:: WHAT YOU WILL DO ::
Across the entries that follow, work out the number of lines containing the string "casing", and state it alone.

:: GIVEN DATA ::
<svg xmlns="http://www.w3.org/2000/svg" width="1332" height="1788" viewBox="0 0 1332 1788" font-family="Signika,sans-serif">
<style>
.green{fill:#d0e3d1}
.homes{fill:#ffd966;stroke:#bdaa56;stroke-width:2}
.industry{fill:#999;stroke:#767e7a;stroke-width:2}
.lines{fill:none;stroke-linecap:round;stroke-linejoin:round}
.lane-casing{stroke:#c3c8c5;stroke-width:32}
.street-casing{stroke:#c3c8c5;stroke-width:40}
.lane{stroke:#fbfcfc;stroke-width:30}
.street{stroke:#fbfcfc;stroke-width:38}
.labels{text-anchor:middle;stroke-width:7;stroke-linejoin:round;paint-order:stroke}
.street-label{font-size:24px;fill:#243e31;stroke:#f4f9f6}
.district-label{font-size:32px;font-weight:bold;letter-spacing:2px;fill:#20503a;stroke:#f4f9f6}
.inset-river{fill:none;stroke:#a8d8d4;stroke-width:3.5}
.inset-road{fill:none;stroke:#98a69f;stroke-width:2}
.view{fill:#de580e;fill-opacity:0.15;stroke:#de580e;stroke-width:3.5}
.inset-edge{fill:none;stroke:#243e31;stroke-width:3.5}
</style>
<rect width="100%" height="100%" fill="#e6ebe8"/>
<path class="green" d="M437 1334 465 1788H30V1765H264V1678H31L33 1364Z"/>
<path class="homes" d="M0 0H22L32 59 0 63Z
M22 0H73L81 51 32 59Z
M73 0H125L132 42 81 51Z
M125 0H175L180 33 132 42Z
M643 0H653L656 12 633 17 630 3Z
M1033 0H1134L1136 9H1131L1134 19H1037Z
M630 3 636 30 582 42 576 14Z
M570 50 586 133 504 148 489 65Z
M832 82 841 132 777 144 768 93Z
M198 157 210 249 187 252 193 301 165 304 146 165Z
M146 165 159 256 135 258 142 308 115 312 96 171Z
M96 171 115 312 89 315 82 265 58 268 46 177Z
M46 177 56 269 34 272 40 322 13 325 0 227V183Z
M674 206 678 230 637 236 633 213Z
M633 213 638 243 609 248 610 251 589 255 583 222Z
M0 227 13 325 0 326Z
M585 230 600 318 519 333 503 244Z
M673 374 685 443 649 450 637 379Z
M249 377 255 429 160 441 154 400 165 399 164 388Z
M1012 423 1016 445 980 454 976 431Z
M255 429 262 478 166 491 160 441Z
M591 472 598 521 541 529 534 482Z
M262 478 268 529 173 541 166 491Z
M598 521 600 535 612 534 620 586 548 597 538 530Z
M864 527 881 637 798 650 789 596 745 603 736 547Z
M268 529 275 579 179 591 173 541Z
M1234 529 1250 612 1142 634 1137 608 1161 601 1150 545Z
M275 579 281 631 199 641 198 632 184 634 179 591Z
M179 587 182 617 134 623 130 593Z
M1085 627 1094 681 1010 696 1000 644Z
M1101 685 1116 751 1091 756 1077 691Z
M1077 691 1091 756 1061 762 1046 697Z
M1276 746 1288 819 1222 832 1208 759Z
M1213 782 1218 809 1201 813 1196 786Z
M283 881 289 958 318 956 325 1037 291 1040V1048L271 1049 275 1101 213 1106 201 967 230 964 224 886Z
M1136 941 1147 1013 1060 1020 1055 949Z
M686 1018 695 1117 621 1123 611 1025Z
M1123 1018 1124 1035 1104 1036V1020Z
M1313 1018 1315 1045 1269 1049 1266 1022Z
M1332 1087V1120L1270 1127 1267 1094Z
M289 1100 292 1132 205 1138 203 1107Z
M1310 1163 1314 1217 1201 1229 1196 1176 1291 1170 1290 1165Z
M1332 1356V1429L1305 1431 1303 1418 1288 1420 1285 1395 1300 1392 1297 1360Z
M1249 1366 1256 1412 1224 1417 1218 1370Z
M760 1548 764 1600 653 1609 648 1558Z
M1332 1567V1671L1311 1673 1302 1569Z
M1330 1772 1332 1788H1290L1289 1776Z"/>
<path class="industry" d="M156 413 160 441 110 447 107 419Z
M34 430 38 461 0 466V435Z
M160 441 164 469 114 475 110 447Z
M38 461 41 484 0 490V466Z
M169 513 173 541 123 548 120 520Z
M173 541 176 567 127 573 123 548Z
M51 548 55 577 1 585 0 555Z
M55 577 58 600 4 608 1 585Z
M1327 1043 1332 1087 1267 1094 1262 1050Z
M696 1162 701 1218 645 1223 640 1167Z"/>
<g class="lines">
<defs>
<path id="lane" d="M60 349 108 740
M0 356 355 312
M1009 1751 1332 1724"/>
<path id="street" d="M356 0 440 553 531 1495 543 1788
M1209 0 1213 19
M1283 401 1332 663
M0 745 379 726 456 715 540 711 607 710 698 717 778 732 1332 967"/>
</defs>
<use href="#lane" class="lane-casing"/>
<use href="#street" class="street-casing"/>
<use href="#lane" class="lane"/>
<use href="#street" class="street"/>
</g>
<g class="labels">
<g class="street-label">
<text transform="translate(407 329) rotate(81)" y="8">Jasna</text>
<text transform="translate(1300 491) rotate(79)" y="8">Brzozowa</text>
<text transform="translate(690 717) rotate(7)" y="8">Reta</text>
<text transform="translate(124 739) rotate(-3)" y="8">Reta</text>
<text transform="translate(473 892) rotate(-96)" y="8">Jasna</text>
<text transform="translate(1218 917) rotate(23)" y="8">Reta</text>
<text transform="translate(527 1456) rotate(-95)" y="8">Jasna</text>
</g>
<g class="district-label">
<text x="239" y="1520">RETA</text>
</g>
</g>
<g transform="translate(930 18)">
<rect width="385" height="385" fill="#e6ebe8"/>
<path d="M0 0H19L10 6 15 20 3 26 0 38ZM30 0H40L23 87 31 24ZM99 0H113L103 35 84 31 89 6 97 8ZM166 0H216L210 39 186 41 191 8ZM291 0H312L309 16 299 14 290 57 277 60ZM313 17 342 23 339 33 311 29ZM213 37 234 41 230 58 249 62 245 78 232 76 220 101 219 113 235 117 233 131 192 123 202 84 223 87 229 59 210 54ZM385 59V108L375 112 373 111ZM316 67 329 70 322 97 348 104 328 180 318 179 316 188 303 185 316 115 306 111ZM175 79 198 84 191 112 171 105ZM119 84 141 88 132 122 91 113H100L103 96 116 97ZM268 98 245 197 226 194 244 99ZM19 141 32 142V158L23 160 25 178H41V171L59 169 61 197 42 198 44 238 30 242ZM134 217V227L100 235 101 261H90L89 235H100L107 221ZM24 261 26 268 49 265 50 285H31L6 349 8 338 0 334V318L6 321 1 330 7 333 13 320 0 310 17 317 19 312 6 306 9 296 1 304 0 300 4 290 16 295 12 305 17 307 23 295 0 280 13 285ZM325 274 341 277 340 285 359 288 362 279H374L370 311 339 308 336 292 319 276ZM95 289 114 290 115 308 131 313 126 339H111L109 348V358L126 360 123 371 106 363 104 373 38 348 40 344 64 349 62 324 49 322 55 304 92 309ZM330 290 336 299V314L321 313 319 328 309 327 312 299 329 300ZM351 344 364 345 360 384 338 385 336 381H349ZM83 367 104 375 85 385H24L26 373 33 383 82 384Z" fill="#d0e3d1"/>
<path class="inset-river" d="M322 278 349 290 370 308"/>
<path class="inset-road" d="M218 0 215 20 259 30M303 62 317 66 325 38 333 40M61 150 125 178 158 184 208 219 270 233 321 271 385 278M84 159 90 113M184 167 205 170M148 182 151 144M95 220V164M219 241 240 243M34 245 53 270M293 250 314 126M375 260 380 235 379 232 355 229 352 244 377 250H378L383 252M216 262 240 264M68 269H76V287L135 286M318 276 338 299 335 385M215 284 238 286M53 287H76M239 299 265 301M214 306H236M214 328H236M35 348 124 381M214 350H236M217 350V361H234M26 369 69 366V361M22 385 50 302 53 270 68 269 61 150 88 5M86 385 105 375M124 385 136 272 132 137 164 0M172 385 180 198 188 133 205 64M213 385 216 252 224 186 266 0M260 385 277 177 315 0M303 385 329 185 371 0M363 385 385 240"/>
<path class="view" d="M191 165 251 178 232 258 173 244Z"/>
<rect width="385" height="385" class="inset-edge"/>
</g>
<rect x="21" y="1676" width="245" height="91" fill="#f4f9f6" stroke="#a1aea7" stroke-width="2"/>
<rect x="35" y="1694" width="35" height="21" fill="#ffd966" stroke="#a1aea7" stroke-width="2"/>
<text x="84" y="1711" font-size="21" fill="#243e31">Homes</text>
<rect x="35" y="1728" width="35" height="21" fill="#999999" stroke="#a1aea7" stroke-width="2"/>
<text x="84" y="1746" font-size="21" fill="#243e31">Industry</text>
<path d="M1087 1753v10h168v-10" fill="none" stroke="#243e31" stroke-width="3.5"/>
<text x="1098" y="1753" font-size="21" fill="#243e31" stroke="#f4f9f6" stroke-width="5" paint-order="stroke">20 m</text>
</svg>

:: RESPONSE FOR THIS EXERCISE ::
4